**Work instructions**.
Which lines of the material contain the string "IMPRINT"? Select every one, matching uppercase and lowercase exactly.

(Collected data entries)
═══

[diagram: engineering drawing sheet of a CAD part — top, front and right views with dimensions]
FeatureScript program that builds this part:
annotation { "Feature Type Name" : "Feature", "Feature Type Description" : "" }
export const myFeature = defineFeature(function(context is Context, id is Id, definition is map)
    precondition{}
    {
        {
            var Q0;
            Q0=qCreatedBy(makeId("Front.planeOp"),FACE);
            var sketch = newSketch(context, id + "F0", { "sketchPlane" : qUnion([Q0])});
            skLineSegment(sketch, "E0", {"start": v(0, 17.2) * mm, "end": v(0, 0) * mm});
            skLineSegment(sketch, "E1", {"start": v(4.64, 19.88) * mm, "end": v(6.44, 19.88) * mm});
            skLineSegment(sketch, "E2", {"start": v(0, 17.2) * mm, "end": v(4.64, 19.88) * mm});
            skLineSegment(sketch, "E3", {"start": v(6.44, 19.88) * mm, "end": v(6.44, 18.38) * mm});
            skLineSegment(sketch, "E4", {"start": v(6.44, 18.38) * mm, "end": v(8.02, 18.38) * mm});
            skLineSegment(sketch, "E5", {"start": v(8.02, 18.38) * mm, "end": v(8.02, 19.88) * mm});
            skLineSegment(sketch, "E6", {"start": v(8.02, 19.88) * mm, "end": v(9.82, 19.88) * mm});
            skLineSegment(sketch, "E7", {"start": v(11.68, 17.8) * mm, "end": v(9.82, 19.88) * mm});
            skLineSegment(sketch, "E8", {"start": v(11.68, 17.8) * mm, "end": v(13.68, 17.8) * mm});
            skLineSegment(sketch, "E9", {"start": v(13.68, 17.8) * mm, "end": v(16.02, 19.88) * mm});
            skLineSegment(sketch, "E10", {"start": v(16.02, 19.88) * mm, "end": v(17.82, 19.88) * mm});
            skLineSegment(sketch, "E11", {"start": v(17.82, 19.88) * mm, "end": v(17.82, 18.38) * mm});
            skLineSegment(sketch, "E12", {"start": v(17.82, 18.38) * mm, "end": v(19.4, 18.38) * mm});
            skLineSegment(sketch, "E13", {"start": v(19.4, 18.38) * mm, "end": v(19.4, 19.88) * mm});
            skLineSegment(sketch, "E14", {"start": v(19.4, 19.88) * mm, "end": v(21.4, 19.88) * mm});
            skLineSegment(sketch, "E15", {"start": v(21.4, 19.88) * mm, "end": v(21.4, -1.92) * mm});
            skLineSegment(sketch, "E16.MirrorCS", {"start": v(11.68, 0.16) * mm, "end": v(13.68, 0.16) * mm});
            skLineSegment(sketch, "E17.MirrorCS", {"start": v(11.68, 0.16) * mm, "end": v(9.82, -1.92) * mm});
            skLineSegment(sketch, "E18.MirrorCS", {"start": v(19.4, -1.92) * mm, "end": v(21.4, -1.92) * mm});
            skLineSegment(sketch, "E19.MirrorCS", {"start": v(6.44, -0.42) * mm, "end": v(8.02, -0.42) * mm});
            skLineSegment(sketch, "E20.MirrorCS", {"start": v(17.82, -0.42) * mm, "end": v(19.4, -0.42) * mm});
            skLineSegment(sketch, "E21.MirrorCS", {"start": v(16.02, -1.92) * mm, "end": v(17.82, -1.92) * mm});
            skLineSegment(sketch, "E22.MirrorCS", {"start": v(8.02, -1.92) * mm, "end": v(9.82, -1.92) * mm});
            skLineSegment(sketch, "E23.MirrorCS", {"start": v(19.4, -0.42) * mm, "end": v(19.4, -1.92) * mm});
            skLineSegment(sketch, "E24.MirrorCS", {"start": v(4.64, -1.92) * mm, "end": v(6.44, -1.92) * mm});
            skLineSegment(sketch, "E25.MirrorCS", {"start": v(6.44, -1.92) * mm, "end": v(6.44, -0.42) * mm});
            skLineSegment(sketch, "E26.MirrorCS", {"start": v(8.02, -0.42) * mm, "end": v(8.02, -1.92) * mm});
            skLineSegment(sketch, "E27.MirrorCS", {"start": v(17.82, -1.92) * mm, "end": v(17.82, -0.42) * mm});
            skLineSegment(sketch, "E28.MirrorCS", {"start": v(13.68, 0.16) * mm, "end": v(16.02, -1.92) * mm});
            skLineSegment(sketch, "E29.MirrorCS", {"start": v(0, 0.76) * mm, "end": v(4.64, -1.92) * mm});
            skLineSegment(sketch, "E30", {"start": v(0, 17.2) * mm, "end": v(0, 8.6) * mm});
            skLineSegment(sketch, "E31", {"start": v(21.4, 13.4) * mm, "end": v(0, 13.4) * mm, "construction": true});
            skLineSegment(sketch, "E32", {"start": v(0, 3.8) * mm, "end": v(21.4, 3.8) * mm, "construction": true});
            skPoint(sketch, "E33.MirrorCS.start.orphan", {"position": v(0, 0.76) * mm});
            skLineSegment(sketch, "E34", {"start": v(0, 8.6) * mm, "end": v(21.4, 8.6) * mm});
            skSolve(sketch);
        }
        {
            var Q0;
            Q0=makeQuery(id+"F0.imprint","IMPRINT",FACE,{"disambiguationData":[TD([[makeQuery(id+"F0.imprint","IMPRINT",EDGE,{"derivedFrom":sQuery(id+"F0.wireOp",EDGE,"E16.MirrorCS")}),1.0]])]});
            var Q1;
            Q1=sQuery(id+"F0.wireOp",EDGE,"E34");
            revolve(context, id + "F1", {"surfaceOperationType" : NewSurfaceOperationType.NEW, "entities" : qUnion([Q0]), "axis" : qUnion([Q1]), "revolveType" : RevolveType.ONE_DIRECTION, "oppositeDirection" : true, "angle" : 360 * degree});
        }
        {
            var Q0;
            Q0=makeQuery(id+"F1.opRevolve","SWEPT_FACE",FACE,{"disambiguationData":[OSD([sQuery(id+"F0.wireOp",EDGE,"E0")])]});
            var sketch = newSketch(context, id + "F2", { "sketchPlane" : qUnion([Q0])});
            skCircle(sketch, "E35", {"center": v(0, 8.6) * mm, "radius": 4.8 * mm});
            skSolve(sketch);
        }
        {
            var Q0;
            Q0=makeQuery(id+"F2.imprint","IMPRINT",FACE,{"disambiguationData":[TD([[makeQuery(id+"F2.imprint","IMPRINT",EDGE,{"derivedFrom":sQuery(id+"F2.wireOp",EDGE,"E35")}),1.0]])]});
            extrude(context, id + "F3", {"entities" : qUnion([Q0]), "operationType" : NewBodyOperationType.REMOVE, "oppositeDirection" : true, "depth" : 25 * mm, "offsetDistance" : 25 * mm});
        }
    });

═══

**Result of the task**.
            Q0=makeQuery(id+"F0.imprint","IMPRINT",FACE,{"disambiguationData":[TD([[makeQuery(id+"F0.imprint","IMPRINT",EDGE,{"derivedFrom":sQuery(id+"F0.wireOp",EDGE,"E16.MirrorCS")}),1.0]])]});
            Q0=makeQuery(id+"F2.imprint","IMPRINT",FACE,{"disambiguationData":[TD([[makeQuery(id+"F2.imprint","IMPRINT",EDGE,{"derivedFrom":sQuery(id+"F2.wireOp",EDGE,"E35")}),1.0]])]});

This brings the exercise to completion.